**DIRECTIONS FOR THIS TASK:** Below are the entries. Transcribe exactly the lines from the one with "Bangalore - 560076" through the one with "half_adder HA1(.a(a), .b(b), .sum(w1), .carry(w2));", ends included, and leave out all others.

**GIVEN RECORDS:**
☆ ☆ ☆ ☆ ☆

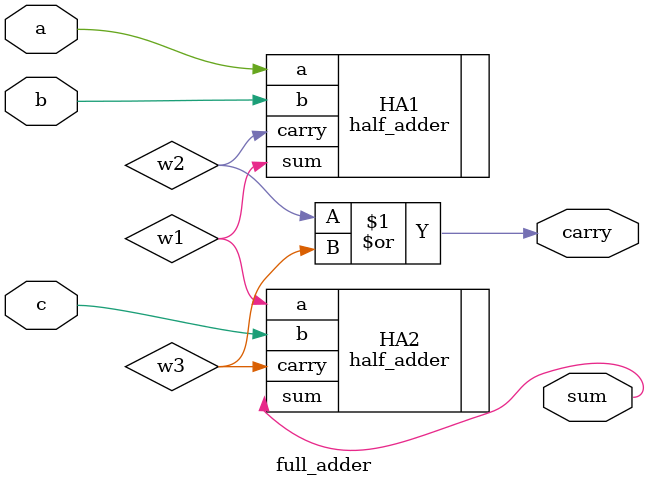
<source format=v>
/********************************************************************************************

Copyright 2018-2019 - Maven Silicon Softech Pvt Ltd. All Rights Reserved.

This source code is an unpublished work belongs to Maven Silicon Softech Pvt Ltd.
It is considered a trade secret and is not to be divulged or used by parties who 
have not received written authorization from Maven Silicon Softech Pvt Ltd.

Maven Silicon Softech Pvt Ltd
Bangalore - 560076

Webpage: www.maven-silicon.com

Filename:	full_adder.v   

Description:	One bit Full adder design 

Date:		01/05/2018

Author:		Maven Silicon

Email:		online@maven-silicon.com
			 

Version:	1.0

*********************************************************************************************/

module full_adder(a,
                  b,
                  c,
                  sum,
                  carry);

  // Step 1. Write down the directions for the ports	     
  input a,b,c;
  output sum, carry;

  // Step 2. Declare the internal wires    
  wire w1, w2, w3;

  // Step 3. Instantiate two Half-Adders
  half_adder HA1(.a(a), .b(b), .sum(w1), .carry(w2));
  half_adder HA2(.a(w1), .b(c), .sum(sum), .carry(w3));

  // Step 4. Instantiate the OR gate
  or or1(carry, w2, w3);

endmodule


</source>
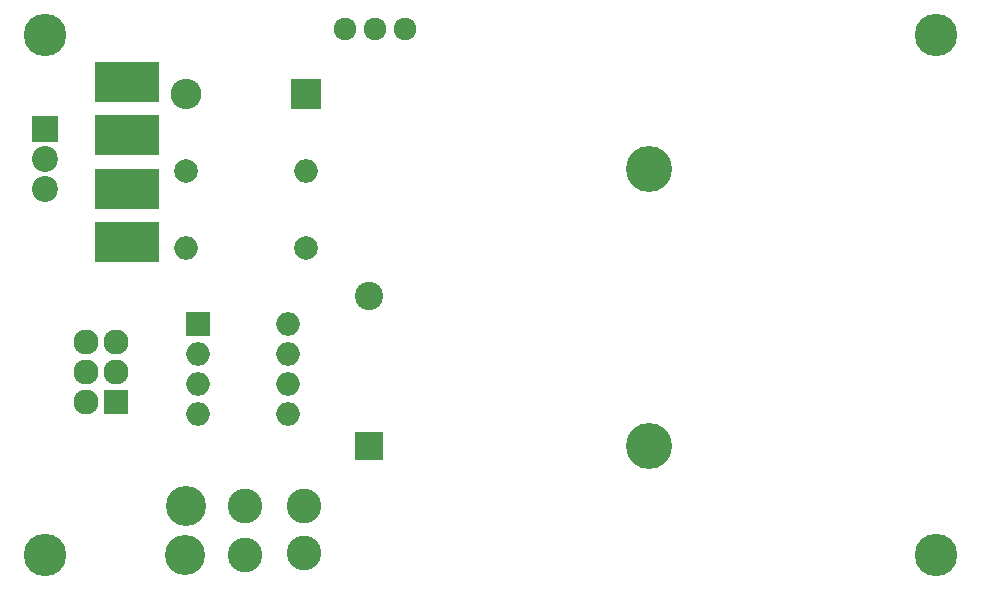
<source format=gts>
G04 #@! TF.FileFunction,Soldermask,Top*
%FSLAX46Y46*%
G04 Gerber Fmt 4.6, Leading zero omitted, Abs format (unit mm)*
G04 Created by KiCad (PCBNEW 4.0.6-e0-6349~53~ubuntu16.04.1) date Mon Aug 21 19:14:56 2017*
%MOMM*%
%LPD*%
G01*
G04 APERTURE LIST*
%ADD10C,0.100000*%
%ADD11R,2.400000X2.400000*%
%ADD12C,2.400000*%
%ADD13C,3.900000*%
%ADD14R,2.127200X2.127200*%
%ADD15O,2.127200X2.127200*%
%ADD16C,3.400000*%
%ADD17C,2.940000*%
%ADD18R,5.400000X3.400000*%
%ADD19C,3.600000*%
%ADD20R,2.200000X2.200000*%
%ADD21C,2.200000*%
%ADD22R,2.000000X2.000000*%
%ADD23O,2.000000X2.000000*%
%ADD24R,2.600000X2.600000*%
%ADD25O,2.600000X2.600000*%
%ADD26C,2.000000*%
%ADD27C,1.924000*%
G04 APERTURE END LIST*
D10*
D11*
X163931600Y-103809800D03*
D12*
X163931600Y-91109800D03*
D13*
X187655200Y-80314800D03*
X187655200Y-103809800D03*
D14*
X142540000Y-100040000D03*
D15*
X140000000Y-100040000D03*
X142540000Y-97500000D03*
X140000000Y-97500000D03*
X142540000Y-94960000D03*
X140000000Y-94960000D03*
D16*
X148500000Y-108893200D03*
X148369200Y-113000000D03*
D17*
X153500000Y-113000000D03*
X158500000Y-112893200D03*
X153500000Y-108893200D03*
X158500000Y-108893200D03*
D18*
X143500000Y-73000000D03*
X143500000Y-82000000D03*
X143500000Y-86500000D03*
X143500000Y-77500000D03*
D19*
X136500000Y-69000000D03*
X212000000Y-69000000D03*
X136500000Y-113000000D03*
X212000000Y-113000000D03*
D20*
X136500000Y-77000000D03*
D21*
X136500000Y-79540000D03*
X136500000Y-82080000D03*
D22*
X149500000Y-93460000D03*
D23*
X157120000Y-101080000D03*
X149500000Y-96000000D03*
X157120000Y-98540000D03*
X149500000Y-98540000D03*
X157120000Y-96000000D03*
X149500000Y-101080000D03*
X157120000Y-93460000D03*
D24*
X158660000Y-74000000D03*
D25*
X148500000Y-74000000D03*
D26*
X148500000Y-80500000D03*
D23*
X158660000Y-80500000D03*
D26*
X158660000Y-87000000D03*
D23*
X148500000Y-87000000D03*
D27*
X167040000Y-68500000D03*
X164500000Y-68500000D03*
X161960000Y-68500000D03*
M02*

</source>
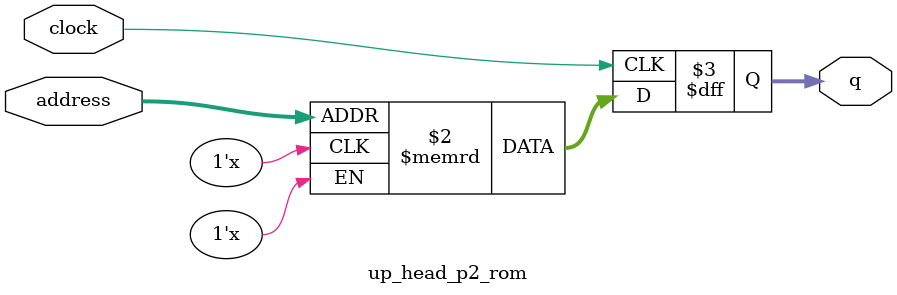
<source format=sv>
module up_head_p2_rom (
	input logic clock,
	input logic [9:0] address,
	output logic [3:0] q
);

logic [3:0] memory [0:575] /* synthesis ram_init_file = "./up_head_p2/up_head_p2.mif" */;

always_ff @ (posedge clock) begin
	q <= memory[address];
end

endmodule

</source>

☆ ☆ ☆ ☆ ☆

**TASK OUTPUT:**
Bangalore - 560076

Webpage: www.maven-silicon.com

Filename:	full_adder.v   

Description:	One bit Full adder design 

Date:		01/05/2018

Author:		Maven Silicon

Email:		online@maven-silicon.com
			 

Version:	1.0

*********************************************************************************************/

module full_adder(a,
                  b,
                  c,
                  sum,
                  carry);

  // Step 1. Write down the directions for the ports	     
  input a,b,c;
  output sum, carry;

  // Step 2. Declare the internal wires    
  wire w1, w2, w3;

  // Step 3. Instantiate two Half-Adders
  half_adder HA1(.a(a), .b(b), .sum(w1), .carry(w2));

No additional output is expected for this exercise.